Para se defender das críticas, o governo encaminhou ao tribunal, em dezembro de 2020, um relatório de 51 páginas no qual diz que a fiscalização ambiental não parou no país. Segundo o governo, ocorreu o contrário, houve um crescimento no valor das multas ambientais. Ele citou um total de R$ 3,4 bilhões em 2019. No entanto, o valor das multas em 2018 foi de R$ 4,4 bilhões. Com a exclusão de, ao menos, R$ 640 milhões das multas em 2019, o valor total naquele ano deverá cair para R$ 2,8 bilhões, bem abaixo dos R$ 4,4 bilhões do ano anterior.

Procurada diversas vezes pela coluna desde 1º de abril, a Amaggi disse que só poderia se manifestar a partir de segunda-feira (11).

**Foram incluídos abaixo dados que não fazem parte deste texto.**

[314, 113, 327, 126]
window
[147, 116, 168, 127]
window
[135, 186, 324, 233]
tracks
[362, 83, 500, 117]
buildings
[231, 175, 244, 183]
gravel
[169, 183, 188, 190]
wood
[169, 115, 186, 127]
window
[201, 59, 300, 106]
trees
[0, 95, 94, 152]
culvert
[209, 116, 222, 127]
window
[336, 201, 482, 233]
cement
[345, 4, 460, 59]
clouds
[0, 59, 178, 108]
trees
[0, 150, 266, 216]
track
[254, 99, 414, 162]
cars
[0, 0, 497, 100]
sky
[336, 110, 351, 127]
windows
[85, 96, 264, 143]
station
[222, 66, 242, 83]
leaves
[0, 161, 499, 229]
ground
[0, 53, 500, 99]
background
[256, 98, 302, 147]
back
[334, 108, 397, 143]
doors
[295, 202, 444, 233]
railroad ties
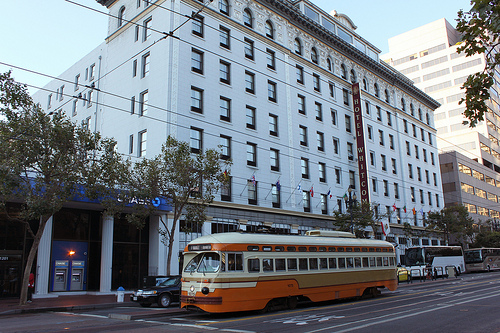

A reportagem será atualizada assim que houver um posicionamento. No ano passado, quando indagada sobre os mesmos autos de infração, a Amaggi já havia afirmado que iria levantar a existência de “vícios insanáveis” na aplicação das multas:

“Os autos de infração surpreenderam a companhia – não somente pelo fato de a Amaggi jamais adquirir grãos provenientes de áreas embargadas (pois tais áreas são automaticamente bloqueadas da base de fornecedores da empresa), mas pelo valor desarrazoado da multa aplicada e, principalmente, pelo fato de que nenhuma das comercializações da companhia está em desacordo com a Lista Oficial de Embargos do Ibama – o que torna os autos de infração nulos, por força da própria legislação. […]

“A empresa apresentou manifestação preliminar ao Ibama nos processos administrativos a fim de ver anulados os autos de infração ainda em fase preliminar, apontando a existência de vícios insanáveis”.

“Em sua manifestação preliminar, a Amaggi comprova a regularidade do seu processo de aquisição, respeitando os requisitos legais, inclusive quanto à verificação da Lista Oficial de Embargos do Ibama. A Amaggi está confiante de que a autoridade ambiental reconhecerá, ainda em fase de análise preliminar, na esfera administrativa, a nulidade dos autos de infração em decorrência dos vícios insanáveis apontados”.

“Por sua vez, vale registrar que a proprietária do imóvel já demonstrou judicialmente a regularidade ambiental da Fazenda Vale Verde, e obteve na Justiça Federal decisão suspendendo auto de infração que, na mesma operação, lhe foi aplicado pelo Ibama”.